All of Ubiquiti’s Edge line is passive POE. Passive is preferred in the WISP space where they know what they are plugging in where, and just want the power to be output for as low cost as possible.
The issue for powering common POE devices isn’t so much the active vs passive, its that passive POE is almost always just 24V while Active POE is “48V” (anything between 46 and 58V on the output side is within spec, and higher voltage is preferred for handling long cable runs). The reason is that almost all consumer electronics (laptops, desktops) would handle 24V passive but may be damaged by a higher passive voltage. They wouldn’t be using this power, so it would just be wasted heating up the transformers in the client device.
Depending on which switch you bought, it will be running one of two possible OS’s, and the means to access them are different.

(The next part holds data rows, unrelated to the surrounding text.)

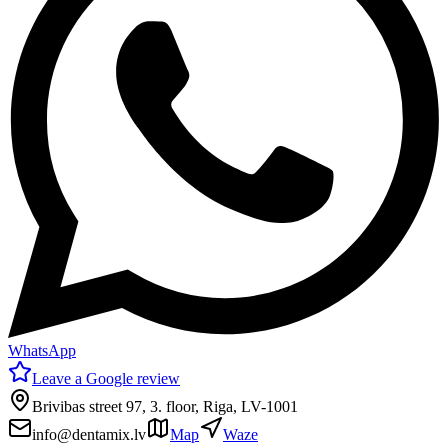
WhatsApp
Leave a Google review
Brivibas street 97, 3. floor, Riga, LV-1001
info@dentamix.lv
Map
Waze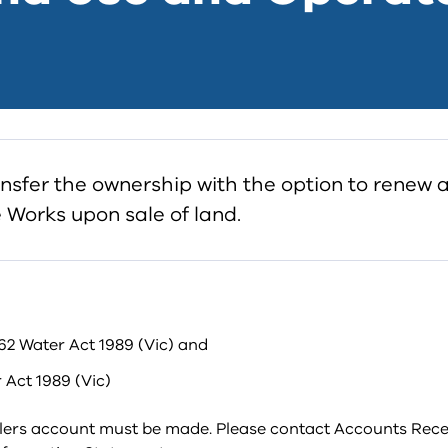
ansfer the ownership with the option to renew 
 Works upon sale of land.
62 Water Act 1989 (Vic) and
 Act 1989 (Vic)
llers account must be made. Please contact Accounts Rece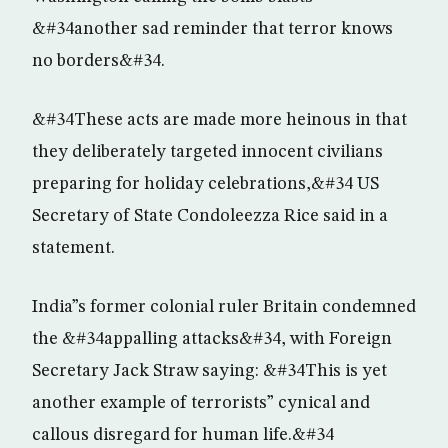
&#34another sad reminder that terror knows
no borders&#34.
&#34These acts are made more heinous in that
they deliberately targeted innocent civilians
preparing for holiday celebrations,&#34 US
Secretary of State Condoleezza Rice said in a
statement.
India”s former colonial ruler Britain condemned
the &#34appalling attacks&#34, with Foreign
Secretary Jack Straw saying: &#34This is yet
another example of terrorists” cynical and
callous disregard for human life.&#34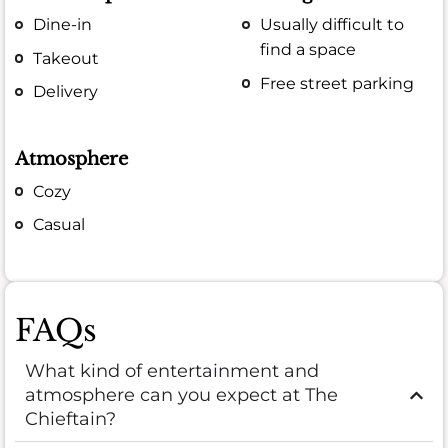
Dine-in
Usually difficult to
find a space
Takeout
Free street parking
Delivery
Atmosphere
Cozy
Casual
FAQs
What kind of entertainment and
atmosphere can you expect at The
Chieftain?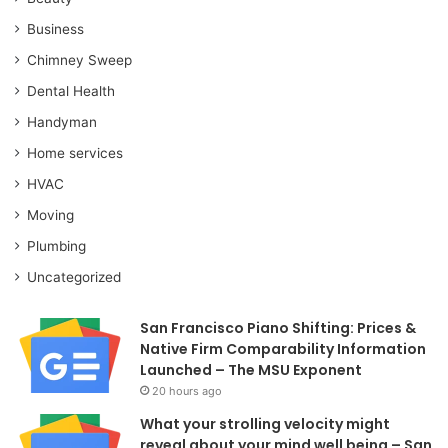
Business
Chimney Sweep
Dental Health
Handyman
Home services
HVAC
Moving
Plumbing
Uncategorized
San Francisco Piano Shifting: Prices &
Native Firm Comparability Information
Launched – The MSU Exponent
20 hours ago
What your strolling velocity might
reveal about your mind well being – San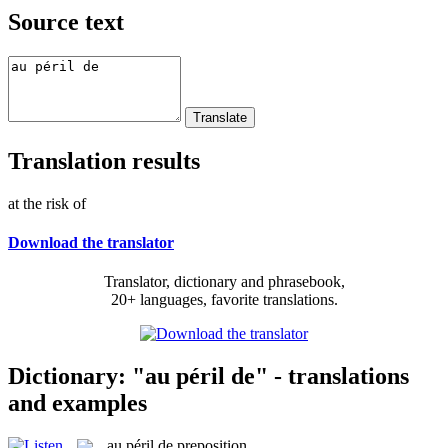
Source text
Translation results
at the risk of
Download the translator
Translator, dictionary and phrasebook,
20+ languages, favorite translations.
Dictionary: "au péril de" - translations
and examples
au péril de
preposition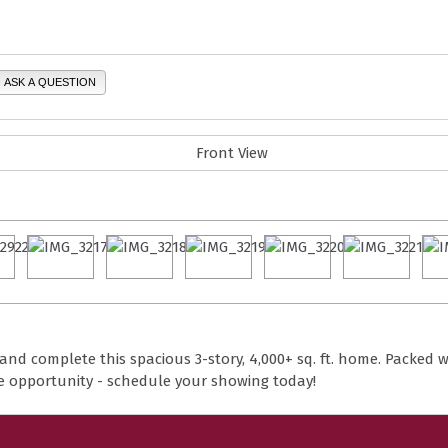
ASK A QUESTION
n and complete this spacious 3-story, 4,000+ sq. ft. home. Packed w
he opportunity - schedule your showing today!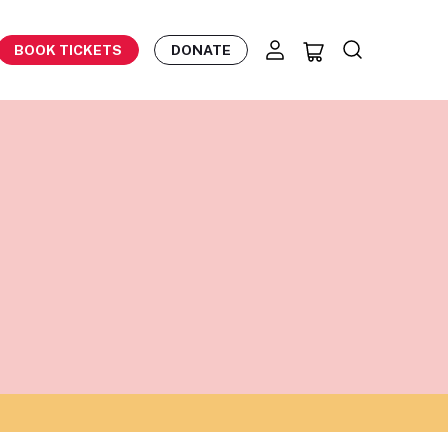
BOOK TICKETS
DONATE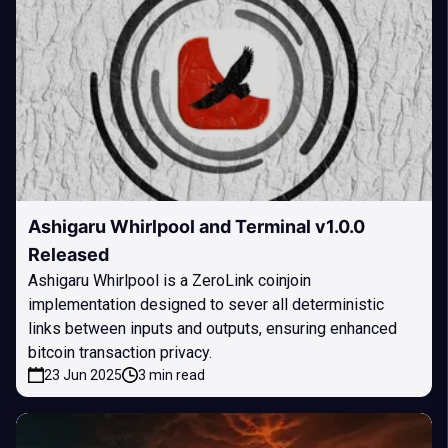
Ashigaru Whirlpool and Terminal v1.0.0
Released
Ashigaru Whirlpool is a ZeroLink coinjoin
implementation designed to sever all deterministic
links between inputs and outputs, ensuring enhanced
bitcoin transaction privacy.
23 Jun 2025
3 min read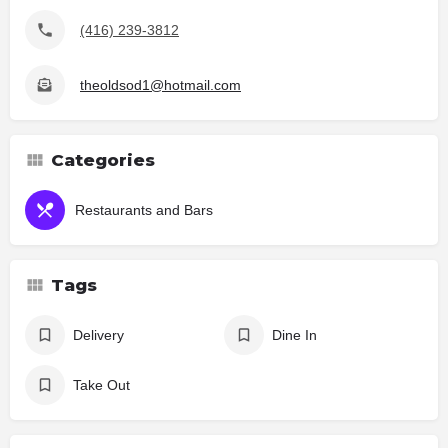
(416) 239-3812
theoldsod1@hotmail.com
Categories
Restaurants and Bars
Tags
Delivery
Dine In
Take Out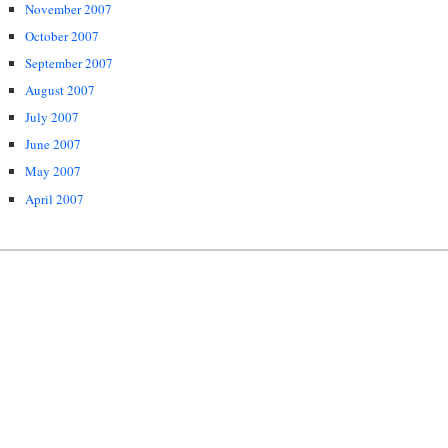
November 2007
October 2007
September 2007
August 2007
July 2007
June 2007
May 2007
April 2007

The CRS326 you linked runs RouterOS by default. This is fine, and is actually the more feature rich of the two, but more features means more things to learn and possibly mess up. The preferred way to configure RouterOS is by downloading WinBox from Mikrotik, which can connect either by IP (layer 3) or even by just the MAC (layer 2). It includes a discovery probe on the login screen that shows all found Mikrotik devices, if you want to connect to your switch via layer 2 just click on the MAC for it to be auto-entered. The other methods to program the switch are by going to its IP in your browser, like a consumer router, this is called WebFig (web config). The third method is SSH/telnet. The fourth as you stated is console cable.
That switch can be swapped over to SwitchOS as well. SwitchOS is more focused on the essentials of what a L2 switch needs. It can only be configured via the browser. SSH/telnet won’t work, and connecting by console won’t allow you to see or change very much.
You linked the CRS326-24G-2S+RM - this is not a POE-Out switch. Its only POE feature is that the switch itself can be powered via POE, like an AP or Phone.
The closest POE-Out switch is the MikroTik Routers and Wireless - Products: CRS328-24P-4S+RM - this has both Active48V and Passive 24V POE on all 24 ethernet ports. Meaning you don’t have to worry about what type of device you’re connecting, it will either be detected by Active POE or you can enable passive 24V on that single port.
Like almost everything from Mikrotik, the value of the hardware and software (price to features) is unbeatable. But the cost is a high learning curve and sometimes a lack of polish around new features.